The report on Transitional Care Interventions to Prevent Readmission for People with Heart Failure: A Systematic Review and Meta-Analysis
was released by AHRQ and published in the Annals of Internal Medicine online first on May 27. AHRQ—part of the U.S. Department of Health & Human Services—is known for the high rigor of its evaluations.
The researchers sought to compare the effectiveness of different care transitions interventions in preventing readmissions. They searched the available literature and screened more than 2,400 studies for the 45 studies they ended up using. These studies were gold standard studies that were well designed.

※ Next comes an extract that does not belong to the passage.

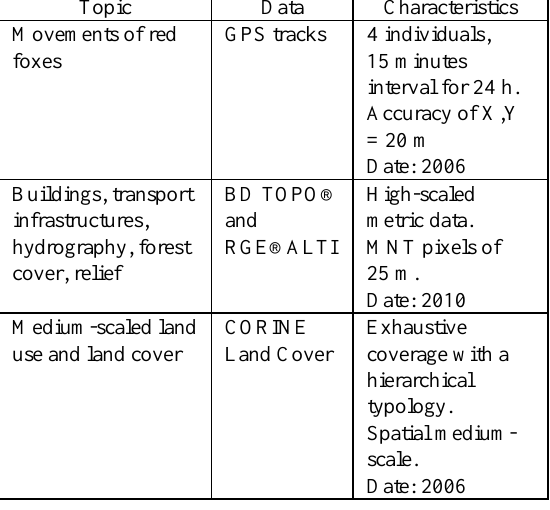
Table 1. Description of the databases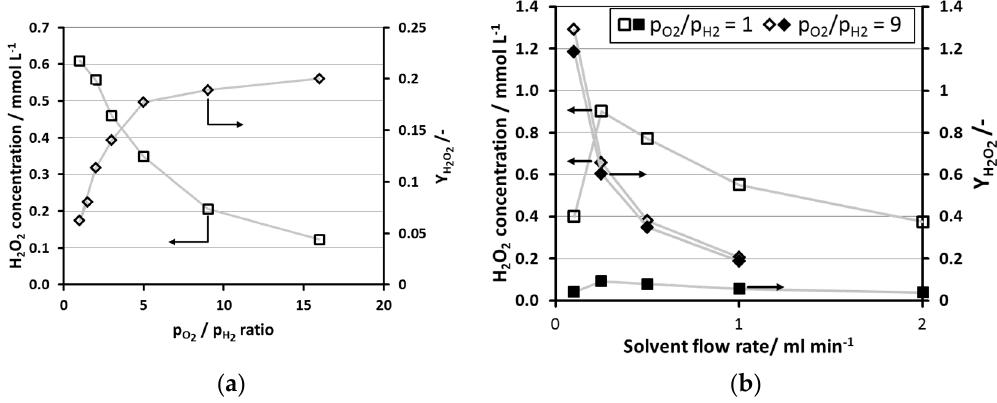
Figure 3. ( a ) Hydrogen peroxide concentration (squares) and hydrogen peroxide yield (diamonds) over partial pressure ratio of oxygen to hydrogen using Pd/TiO 2 in a micro channel fixed bed in a 0.5 mm deep micro channel and a 180 µ m Nafion ® membrane at 10 bars system pressure with water with additives as solvent (Table 1 Exp.-Nr.: 18–24). ( b ) Hydrogen peroxide concentration and hydrogen peroxide yield over solvent flow rate using Pd/TiO 2 in a micro channel fixed bed in a 0.5 mm deep micro channel and a 180 µ m Nafion ® membrane at 10 bars system pressure with water with additives as solvent: squares: pO 2 /pH 2 = 1 (Table 1 Exp.-Nr.: 13–17), diamonds: pO 2 /pH 2 = 9 (Table 1 Exp.-Nr.:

“The two categories of interventions that reduced all-cause readmissions and mortality (home-visiting programs and multidisciplinary heart failure clinic interventions) were more likely to include teams of providers delivering the intervention (e.g., home visits that a nurse and pharmacist conducted together) than interventions that did not show efficacy (e.g., telemonitoring, primarily educational interventions),” said APhA Science Officer Patrick G. Clay, PharmD, FCCP, CCTI, in an e-mail. Clay is Professor of Pharmacotherapy at the University of North Texas System College of Pharmacy.
“Structured telephone support interventions (delivered primarily by nurses and pharmacists) were efficacious in reducing mortality but did not reduce all-cause readmissions,” Clay added.